We report the size and morphology-controlled synthesis of PCN-222 crystals, a class of zirconium-based iron porphyrinic coordination networks, and their pyrolytic derivation of hierarchically porous Fe–N–C electrocatalysts for the oxygen reduction reaction (ORR). By optimizing precursor concentrations, nanometer-scaled and spindle-shaped PCN-222 crystals are obtained through a solvothermal method. A NaCl salt-assisted pyrolysis is employed to convert the PCN-222 crystals to an Fe–N–C catalyst, so as to inherit the nanospindle morphology and the Fe–N coordination structure in the PCN precursor, and at the same time to increase the graphitization degree. A post-activation procedure using concentrated sulfuric acid is further designed to induce a controlled NaCl removal and carbon etching process that optimizes the porous structures and surface properties of the final nanospindle Fe–N–C catalyst. The reaction between the concentrated sulfuric acid and NaCl produces heat to activate acid etching of carbon, and on the other hand consumes the acid to prevent the carbon from over-etching.

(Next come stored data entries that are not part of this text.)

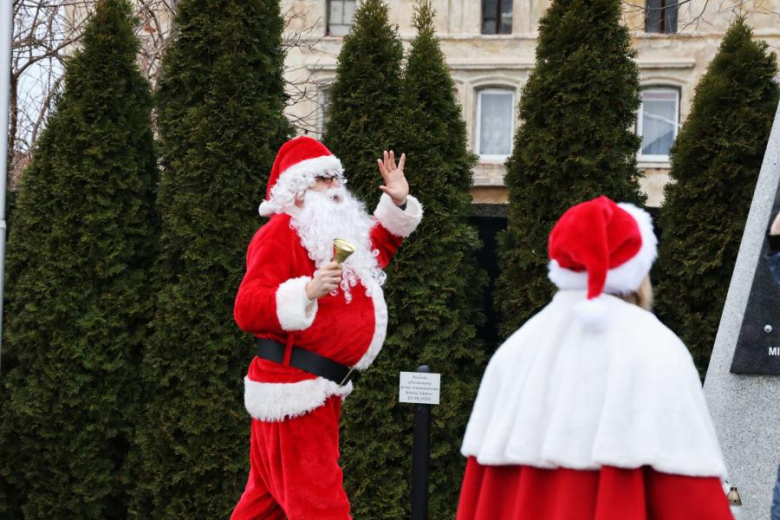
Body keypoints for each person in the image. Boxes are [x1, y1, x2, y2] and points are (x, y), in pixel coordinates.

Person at [457, 196, 732, 520]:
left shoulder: (514, 351)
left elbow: (482, 497)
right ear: (637, 268)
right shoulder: (657, 348)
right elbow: (691, 497)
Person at [230, 136, 422, 520]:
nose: (336, 186)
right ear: (297, 190)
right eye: (323, 179)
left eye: (336, 177)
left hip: (317, 390)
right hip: (295, 391)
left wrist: (398, 202)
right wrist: (306, 291)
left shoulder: (330, 234)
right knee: (321, 506)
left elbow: (377, 248)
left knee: (264, 506)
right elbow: (247, 308)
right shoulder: (279, 233)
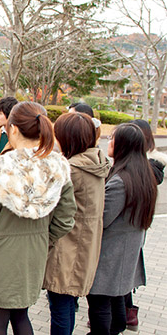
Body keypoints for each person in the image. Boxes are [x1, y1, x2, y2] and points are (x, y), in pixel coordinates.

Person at [0, 102, 77, 335]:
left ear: (13, 129)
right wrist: (42, 239)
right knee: (21, 316)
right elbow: (65, 220)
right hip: (33, 257)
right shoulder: (58, 168)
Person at [87, 123, 157, 335]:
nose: (109, 141)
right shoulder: (142, 175)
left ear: (123, 145)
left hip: (110, 254)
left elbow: (103, 219)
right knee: (116, 302)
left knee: (99, 307)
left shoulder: (120, 181)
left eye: (113, 138)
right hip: (126, 254)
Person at [43, 112, 110, 335]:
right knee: (68, 303)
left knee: (60, 305)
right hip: (85, 246)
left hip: (67, 249)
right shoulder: (97, 163)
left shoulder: (72, 170)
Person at [122, 119, 166, 331]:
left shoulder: (148, 167)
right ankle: (128, 314)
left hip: (129, 228)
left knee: (123, 273)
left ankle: (127, 315)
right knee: (126, 272)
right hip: (137, 226)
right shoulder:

The unique nanospindle shape and hierarchically porous structure allow efficient exposure of the high-density active sites and their accessibility to reactants, while the high degree of graphitization ensures efficient conduction of electrons involved in the electrocatalytic reaction and good stability of the carbon matrix during the electrocatalytic processes. Based on the results, the as-prepared Fe–N–C catalyst exhibits remarkable ORR performance, with a half-wave potential that is ca. 30 mV more positive than that of the state-of-the-art Pt catalyst, and excellent stability in alkaline solution, as well as an ORR activity comparable to Pt in acid solution.